Nel 2003 promette: «A fine anno voglio essere fra le migliori 50…». I buoni propositi naufragano anche per via di fastidiosi infortuni. Accadrà l’anno dopo, con la prima delle cinque vittorie nei tornei WTA, quella di Sopot. Arriveranno poi quelle ad Acapulco e Bogotà. In mezzo tante finali e, soprattutto, la grandissima vittoria con la nazionale nella Federation Cup, nel settembre 2006.

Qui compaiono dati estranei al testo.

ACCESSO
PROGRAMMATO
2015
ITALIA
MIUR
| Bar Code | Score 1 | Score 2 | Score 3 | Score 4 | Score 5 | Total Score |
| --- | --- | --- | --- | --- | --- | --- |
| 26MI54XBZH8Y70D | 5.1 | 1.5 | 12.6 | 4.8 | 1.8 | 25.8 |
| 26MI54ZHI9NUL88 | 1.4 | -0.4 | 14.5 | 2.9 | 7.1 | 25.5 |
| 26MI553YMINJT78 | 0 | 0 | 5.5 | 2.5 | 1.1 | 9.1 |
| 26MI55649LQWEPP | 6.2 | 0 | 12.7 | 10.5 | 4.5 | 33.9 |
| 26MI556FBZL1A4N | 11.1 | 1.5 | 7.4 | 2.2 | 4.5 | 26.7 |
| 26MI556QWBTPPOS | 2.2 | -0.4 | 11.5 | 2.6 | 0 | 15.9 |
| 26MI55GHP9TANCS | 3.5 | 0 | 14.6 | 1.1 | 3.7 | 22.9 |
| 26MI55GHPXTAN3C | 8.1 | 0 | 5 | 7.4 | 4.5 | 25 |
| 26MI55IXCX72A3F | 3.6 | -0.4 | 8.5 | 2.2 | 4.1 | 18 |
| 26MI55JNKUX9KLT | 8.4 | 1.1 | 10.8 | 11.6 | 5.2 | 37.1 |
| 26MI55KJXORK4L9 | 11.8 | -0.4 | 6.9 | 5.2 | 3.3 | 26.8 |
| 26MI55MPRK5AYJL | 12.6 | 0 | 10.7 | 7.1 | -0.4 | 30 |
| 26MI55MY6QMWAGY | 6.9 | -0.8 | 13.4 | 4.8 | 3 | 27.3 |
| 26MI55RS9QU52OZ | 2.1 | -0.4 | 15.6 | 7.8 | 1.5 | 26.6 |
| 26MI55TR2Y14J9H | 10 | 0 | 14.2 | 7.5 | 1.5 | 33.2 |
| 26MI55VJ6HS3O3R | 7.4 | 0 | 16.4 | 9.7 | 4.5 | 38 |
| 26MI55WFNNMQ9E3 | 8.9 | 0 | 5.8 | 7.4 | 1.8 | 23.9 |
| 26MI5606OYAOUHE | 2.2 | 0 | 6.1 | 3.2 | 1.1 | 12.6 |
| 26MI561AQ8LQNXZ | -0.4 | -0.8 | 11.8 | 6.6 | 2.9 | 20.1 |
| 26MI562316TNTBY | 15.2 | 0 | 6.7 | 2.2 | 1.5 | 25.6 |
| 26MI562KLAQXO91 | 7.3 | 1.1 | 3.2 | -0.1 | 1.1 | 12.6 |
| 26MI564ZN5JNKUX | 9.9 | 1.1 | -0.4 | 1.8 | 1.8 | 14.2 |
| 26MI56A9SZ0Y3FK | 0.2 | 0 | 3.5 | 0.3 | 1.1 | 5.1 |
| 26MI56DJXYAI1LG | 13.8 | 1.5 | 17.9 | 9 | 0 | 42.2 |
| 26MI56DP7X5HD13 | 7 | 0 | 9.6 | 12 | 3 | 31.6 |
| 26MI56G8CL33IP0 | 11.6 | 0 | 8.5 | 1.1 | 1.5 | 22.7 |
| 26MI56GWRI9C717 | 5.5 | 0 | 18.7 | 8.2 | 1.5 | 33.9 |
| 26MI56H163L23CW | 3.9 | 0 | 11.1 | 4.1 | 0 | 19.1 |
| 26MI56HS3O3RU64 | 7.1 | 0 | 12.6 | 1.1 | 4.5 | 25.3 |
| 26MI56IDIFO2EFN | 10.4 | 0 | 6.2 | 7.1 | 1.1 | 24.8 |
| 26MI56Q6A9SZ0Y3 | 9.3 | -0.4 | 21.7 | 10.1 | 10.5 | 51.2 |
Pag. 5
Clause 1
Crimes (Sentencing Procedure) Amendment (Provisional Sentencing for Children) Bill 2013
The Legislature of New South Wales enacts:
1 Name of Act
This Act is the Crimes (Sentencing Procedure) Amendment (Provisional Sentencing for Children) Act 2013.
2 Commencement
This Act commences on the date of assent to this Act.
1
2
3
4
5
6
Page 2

La storia sportiva di Flavia Pennetta si è anche tinta di rosa ai tempi della sua love story con il collega spagnolo Carlos Moya. Relazione naufragata lo scorso luglio quando il tennista si è fatto beccare con l’attrice Carolina Cerezuela, volto noto della tv iberica. Brutta storia che si va ad inserire in un 2007 burrascoso per la Pennetta, già in crisi di risultati e condizione per via di un intervento chirurgico al polso sinistro infortunato.

Una crisi che, però, non ha lasciato ulteriori strascichi nella stagione tennistica di Flavia. A dicembre dello stesso anno, la brindisina coglie la vittoria nel torneo di singolo a Bangkok battendo avversarie del calibro di Venus Williams e Shahar Peer. Poi domenica scorsa, il quinto sigillo nei tornei Wta a Vina del Mar, superando in finale la ceca Klara Zakopalova.

Per chi non l’avesse capito, Flavia è tornata. Più forte di prima.